The fact that they are renaming and rederiving old ideas (like mutual information and conditional entropy) makes all this less obvious. One has to know information theory very well to recognize the formulas. None of the formulas the present, actually, are new. They are all just relabeling old formulas with new names makes it harder to connect to all the prior work done in this area. That is helpful to their case, because it becomes less obvious how the formulas are misapplied and where errors arise.

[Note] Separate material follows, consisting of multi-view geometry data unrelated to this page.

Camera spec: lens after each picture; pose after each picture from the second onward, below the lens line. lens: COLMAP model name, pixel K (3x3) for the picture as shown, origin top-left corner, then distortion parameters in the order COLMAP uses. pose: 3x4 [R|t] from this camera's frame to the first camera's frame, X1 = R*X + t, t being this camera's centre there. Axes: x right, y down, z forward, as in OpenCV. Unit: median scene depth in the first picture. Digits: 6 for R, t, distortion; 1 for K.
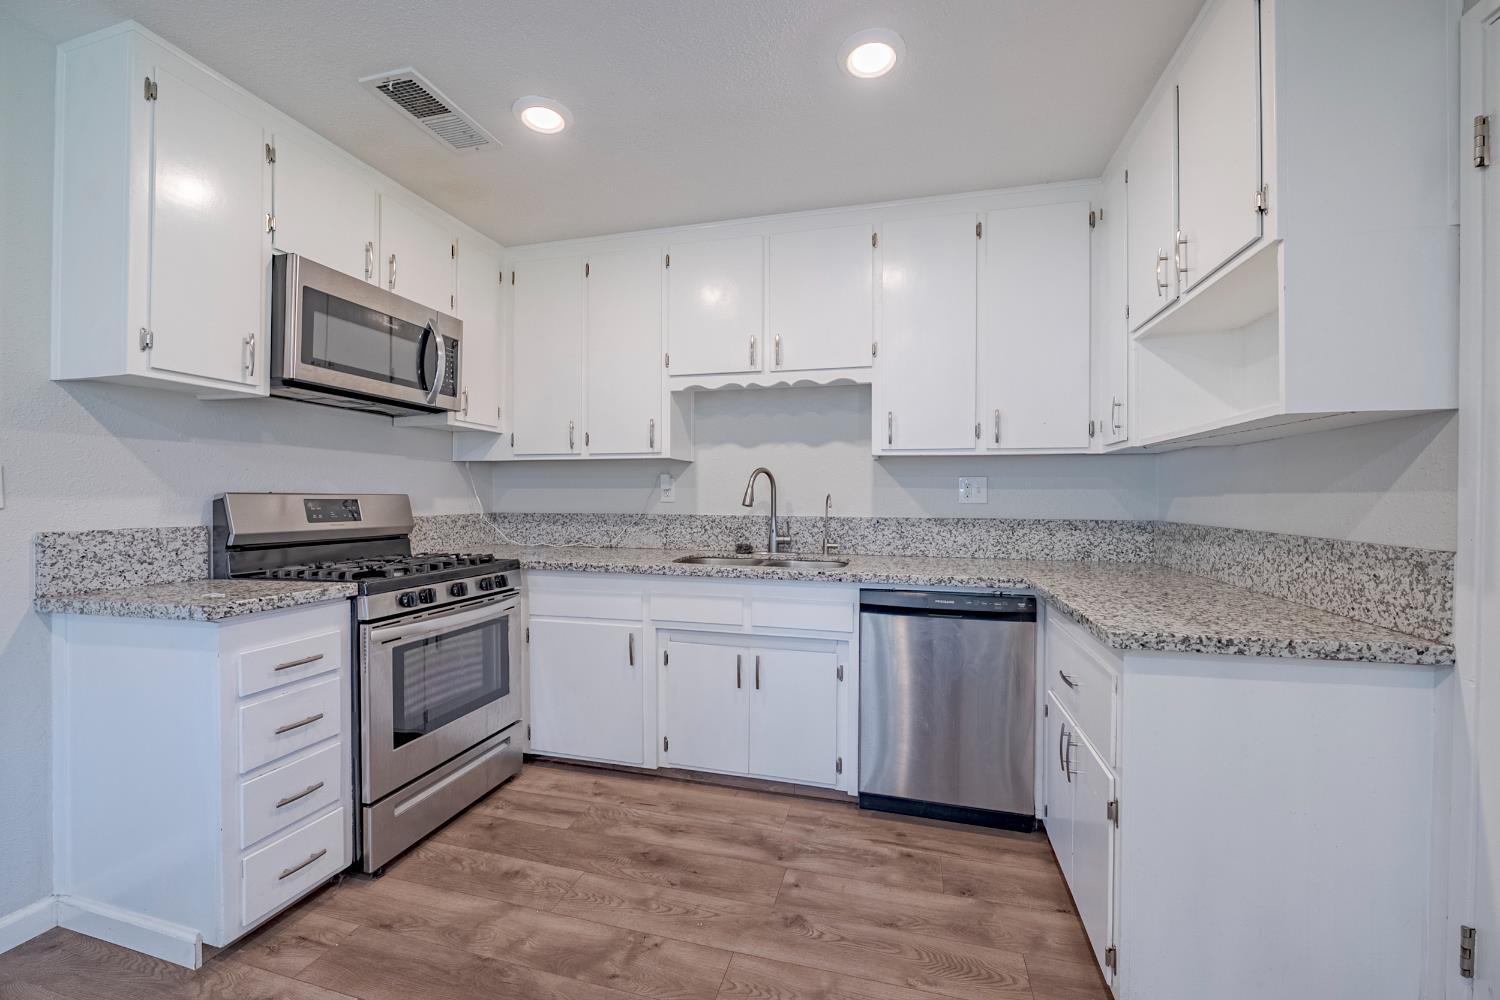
lens RADIAL K [[595.3, 0, 746.3], [0, 595.3, 498.5], [0, 0, 1]] dist [-0.014536, 0.000686]
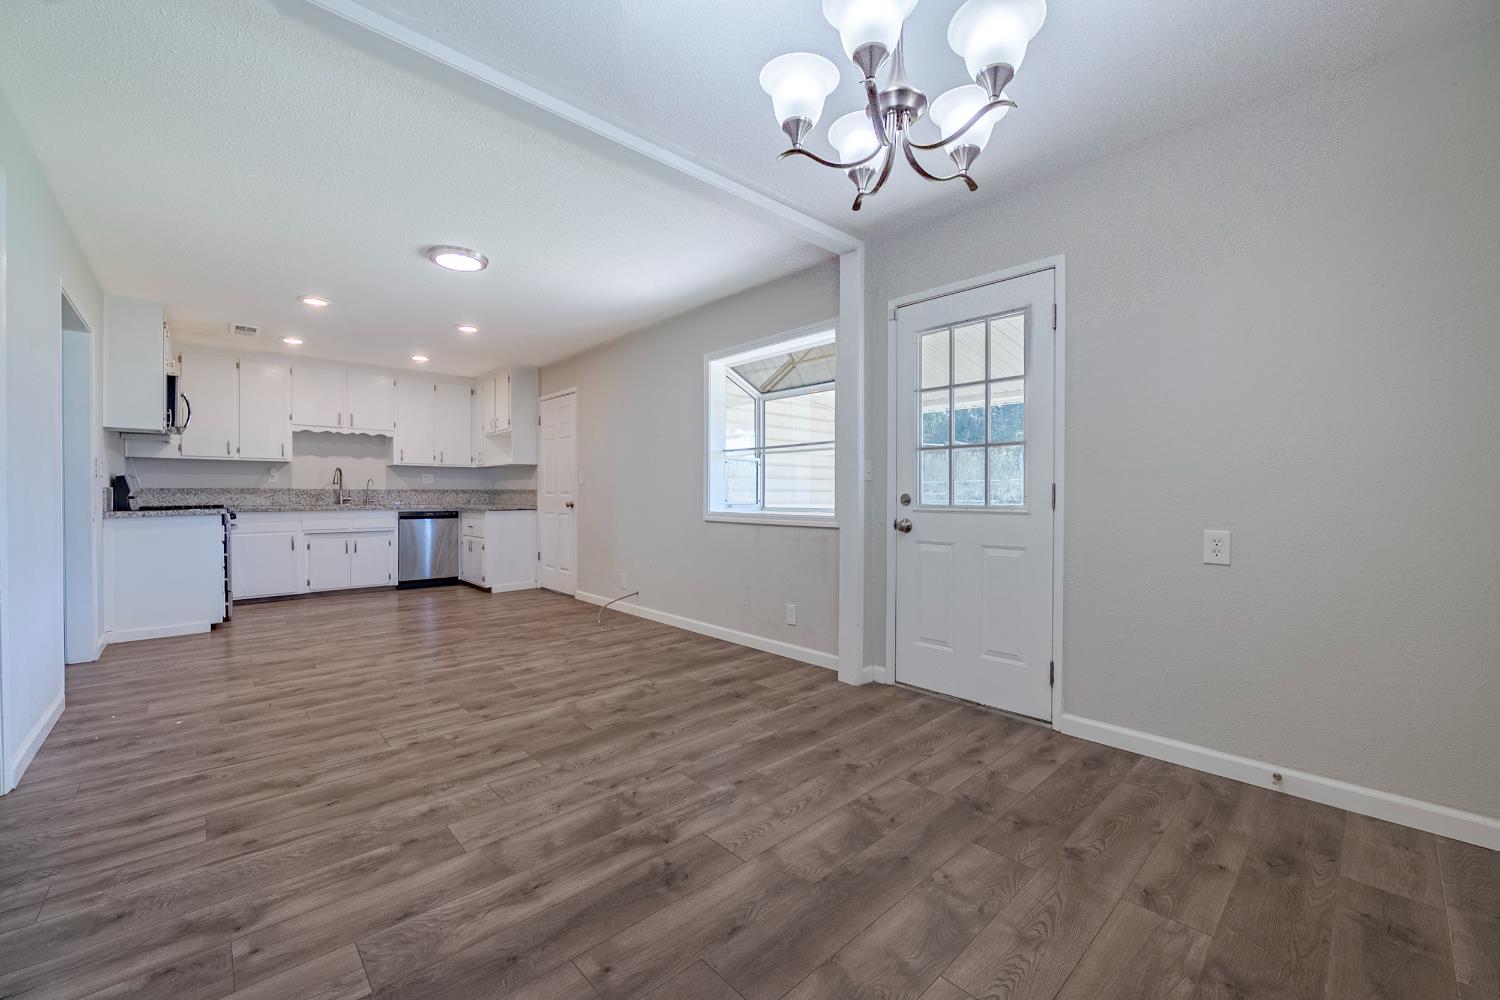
lens RADIAL K [[595.3, 0, 746.3], [0, 595.3, 498.5], [0, 0, 1]] dist [-0.014536, 0.000686]
pose [[0.530230, -0.009462, 0.847801, -1.315219], [0.004195, 0.999955, 0.008537, 0.067995], [-0.847844, -0.000970, 0.530245, -1.901627]]
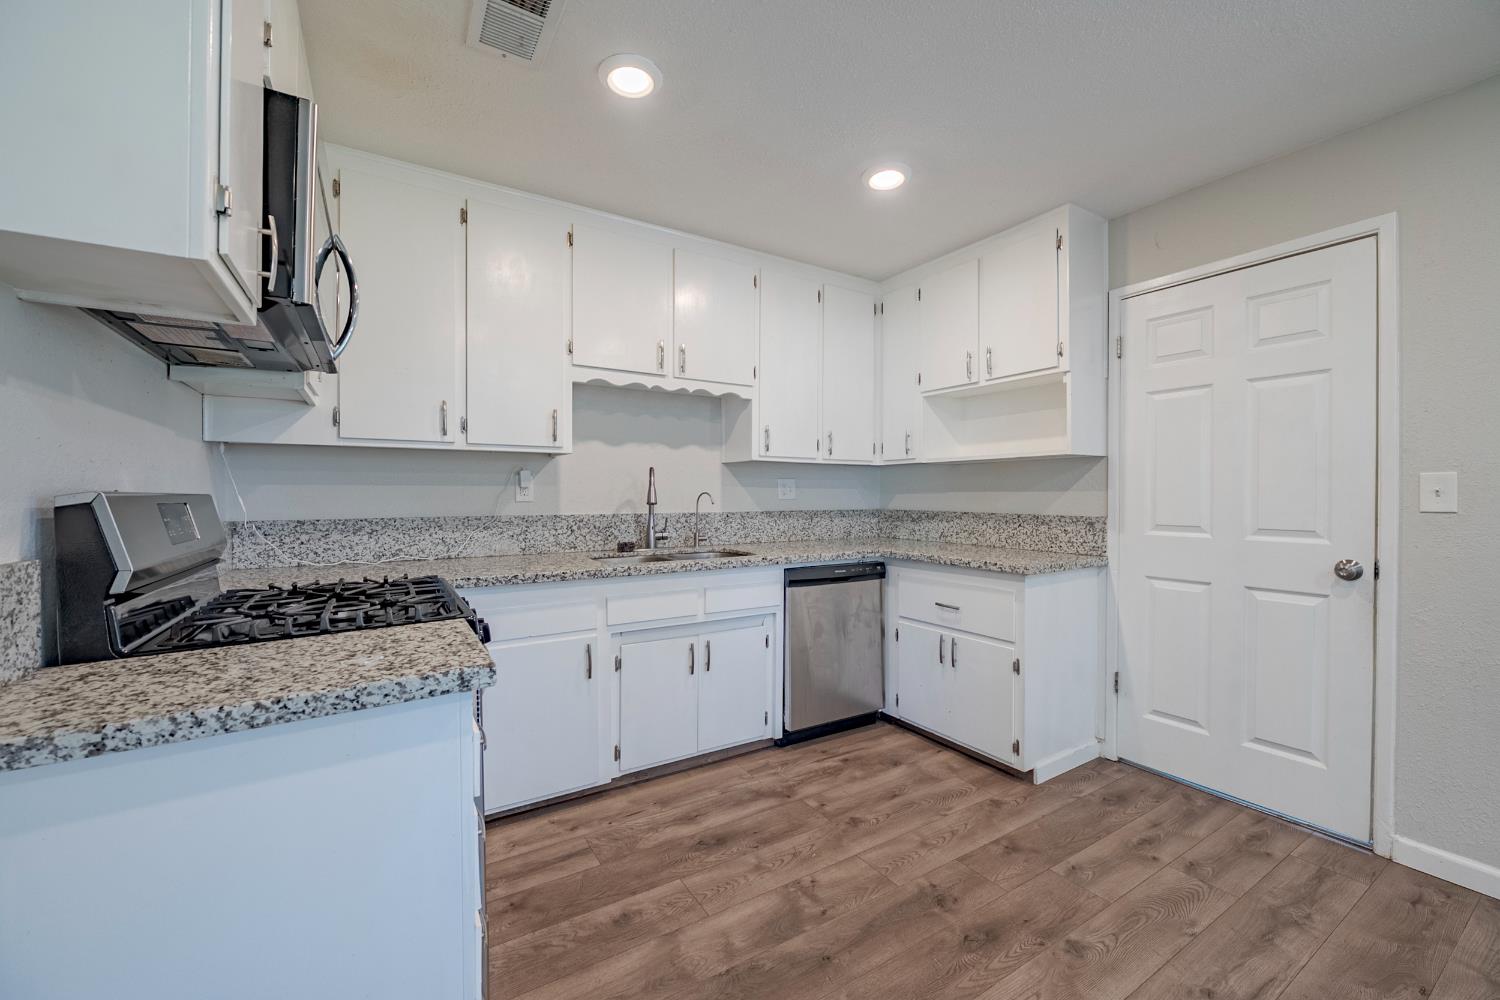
lens RADIAL K [[595.3, 0, 746.3], [0, 595.3, 498.5], [0, 0, 1]] dist [-0.014536, 0.000686]
pose [[0.684073, -0.008846, 0.729360, -0.748111], [0.005864, 0.999961, 0.006628, -0.003384], [-0.729390, -0.000257, 0.684098, 0.206960]]
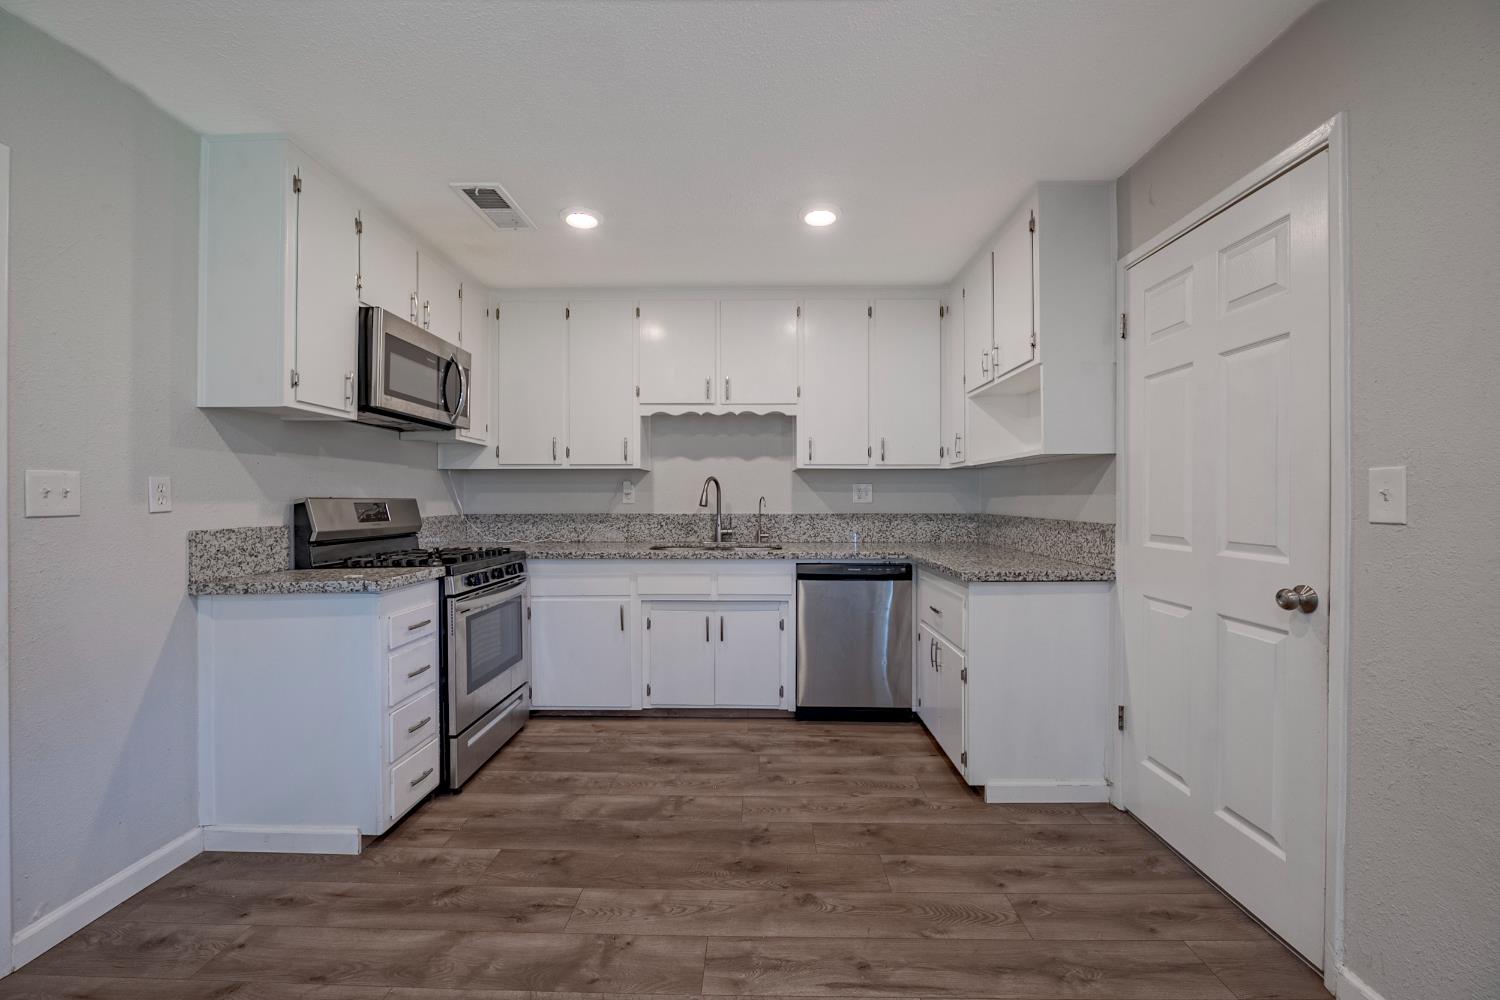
lens RADIAL K [[595.3, 0, 746.3], [0, 595.3, 498.5], [0, 0, 1]] dist [-0.014536, 0.000686]
pose [[0.970994, -0.005035, 0.239050, -0.256419], [0.005792, 0.999980, -0.002463, -0.000127], [-0.239033, 0.003776, 0.971004, -0.339050]]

On example of an egregious error is the claim that ASC is a lower bound, and therefore underestimates information content. http://robertmarks.org/REPRINTS/2014_AlgorithmicSpecifiedComplexity.pdf This claim is false, but it is hard to see why because it is a “mash up” formula defined as shannon entropy (which assumes uniform markov processes) minus komologorov complexity (which is an upperbound). This sort of mixing of theories can be okay, but by not carefully tracking the underlying assumptions for each “side of the minus”, Marks incorrectly concludes that this is a lower bound. Ironically, the paper I linked to by Marks actually produces an example (section 3.2) that demonstrates that his claim that ASC is a lower bound is false, and that it identifies intelligence is false too.
Any how, I hope this is understandable and interesting to people. Curious to hear peoples thoughts and questions.